Data:
===============

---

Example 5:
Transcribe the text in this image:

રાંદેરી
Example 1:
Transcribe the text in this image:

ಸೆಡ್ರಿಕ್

===============

Task objective:
From the first line to the last, print the listing above exactly.

Answer to this task:
---

Example 5:
Transcribe the text in this image:

રાંદેરી
Example 1:
Transcribe the text in this image:

ಸೆಡ್ರಿಕ್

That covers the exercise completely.